_Task objective_. Extract each line holding the word "depth" from the entries.

----

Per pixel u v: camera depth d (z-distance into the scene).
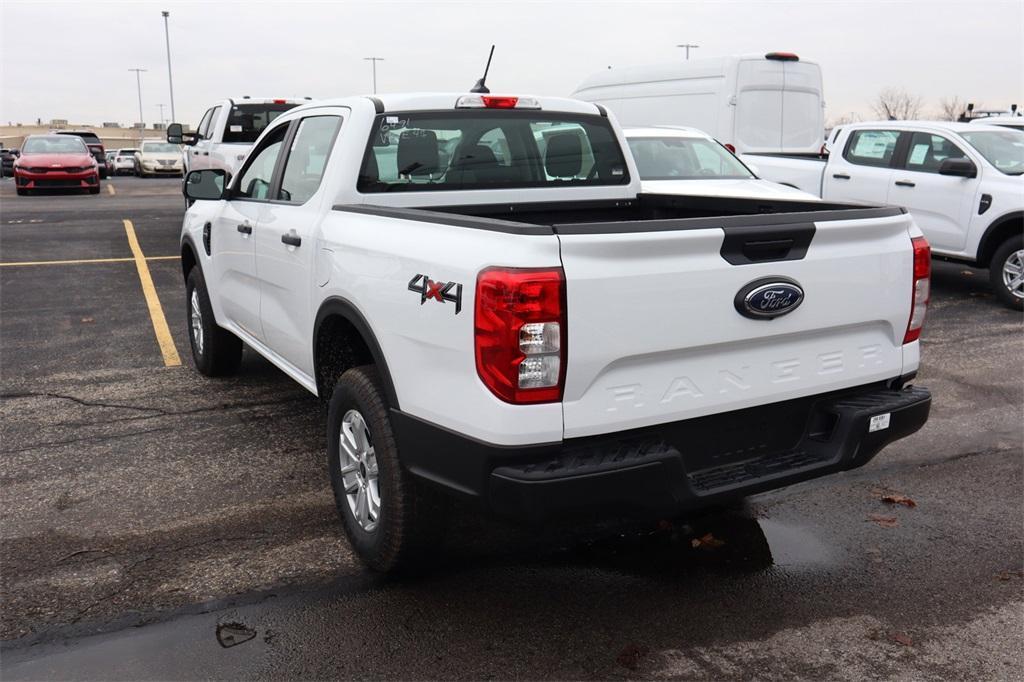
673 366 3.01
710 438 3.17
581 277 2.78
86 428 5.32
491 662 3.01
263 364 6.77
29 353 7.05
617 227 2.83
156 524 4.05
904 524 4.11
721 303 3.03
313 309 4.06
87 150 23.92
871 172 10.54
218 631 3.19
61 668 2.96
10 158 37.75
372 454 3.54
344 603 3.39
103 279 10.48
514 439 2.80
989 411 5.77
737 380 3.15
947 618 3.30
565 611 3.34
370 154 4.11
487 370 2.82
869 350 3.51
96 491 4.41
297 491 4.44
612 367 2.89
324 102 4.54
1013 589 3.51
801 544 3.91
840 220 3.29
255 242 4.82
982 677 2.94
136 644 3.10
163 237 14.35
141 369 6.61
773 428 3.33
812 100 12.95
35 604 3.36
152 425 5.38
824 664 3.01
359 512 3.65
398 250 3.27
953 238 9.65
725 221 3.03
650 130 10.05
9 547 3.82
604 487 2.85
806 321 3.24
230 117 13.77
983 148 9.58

----

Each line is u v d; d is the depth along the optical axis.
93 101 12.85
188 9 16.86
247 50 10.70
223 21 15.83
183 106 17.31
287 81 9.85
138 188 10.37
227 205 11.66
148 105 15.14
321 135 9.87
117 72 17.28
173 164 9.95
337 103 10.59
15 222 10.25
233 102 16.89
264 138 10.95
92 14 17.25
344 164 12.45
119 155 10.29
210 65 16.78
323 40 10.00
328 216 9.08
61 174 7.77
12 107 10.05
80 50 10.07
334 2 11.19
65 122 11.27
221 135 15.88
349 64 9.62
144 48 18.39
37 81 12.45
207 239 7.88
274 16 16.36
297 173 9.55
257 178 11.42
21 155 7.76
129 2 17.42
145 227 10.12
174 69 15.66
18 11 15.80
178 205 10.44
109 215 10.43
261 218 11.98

----

_Task result_.
Per pixel u v: camera depth d (z-distance into the scene).
Each line is u v d; d is the depth along the optical axis.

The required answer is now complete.